In relation to the AMIA attack, La Ausencia (The Absence), by Santiago Porter, is also exhibited. A photographic project that borders the documentary, probably the most impressive oeuvre of the exhibition: a series of photographic triptychs composed of portraits the victim’s relatives, an object of the victims ―mostly one who wore the day of the explosion― and an austere description of the link between all of them. Thus, Rolf's walls read: "He was wearing this watch that is still working today," "This cup, which belonged to his grandmother, was his most precious object" or "This was Silvana's camera." Comments that name those things that remind those who are missing, that make forgetting impossible, but which are also objects of memory in themselves, catalytic elements of time. Grandma's porcelain, the photographic device, the minute hand of the clock.

However, Falta compartida also includes dialogues with memory from other places. That is the case, for example, of An oscillating shadow, by Celeste Rojas Mugica (Chile, 1987). Through a slide show, the artist reconstructs the photographs her father took during the Chilean dictatorship and his exile to Ecuador. In a game of opposites ―concealment and demonstration, dictatorship and revolution, homeland and exile, etc.― Rojas Mugica makes an appropriation of the story that her father recorded and turns it into another, resignifies it. All this accompanied by the rattle of the device, which not only becomes a metaphor for her artwork, but for the entire exhibition, marking a circular tempo in which the slides are repeated, the time is repeated.
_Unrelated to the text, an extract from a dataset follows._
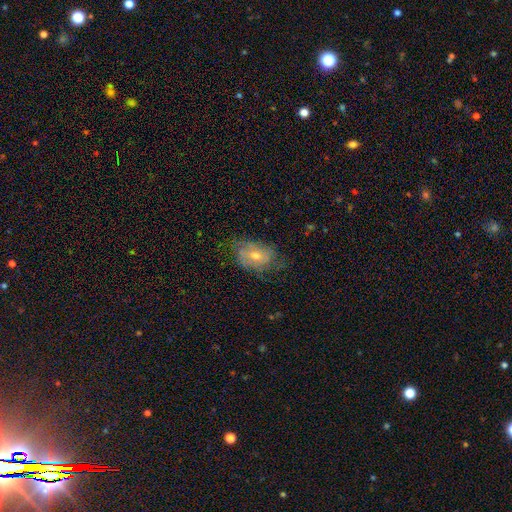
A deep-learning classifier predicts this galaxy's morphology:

The works of Graciela Sacco, Silvia Rivas, RES, Cristina Piffer, Juan Travnik, Ezequiel Verona and Oscar Muñoz are also part of the exhibition. As a compendium on memory, Falta compartida, curated by Florencia Giordana Braun ―founder and director of the gallery―, Camila Knowles ―gallery codirector― and Julieta Tarraubella ―Rolf's artistic director―, is a dialogue between artists seeking to disarm hegemonic tales of history and rebuild them through visual, experiential and corporal experiences.

        

   

Falta compartida (Shared Absence) is exhibited at Rolf Art (Esmeralda 1353, City of Buenos Aires, Argentina) from Monday to Friday, from 11:00 a.m. to 8:00 p.m., until September 22. The exhibition was planned by Rolf Art gallery with the collaboration of the French gallery Mor Charpentier.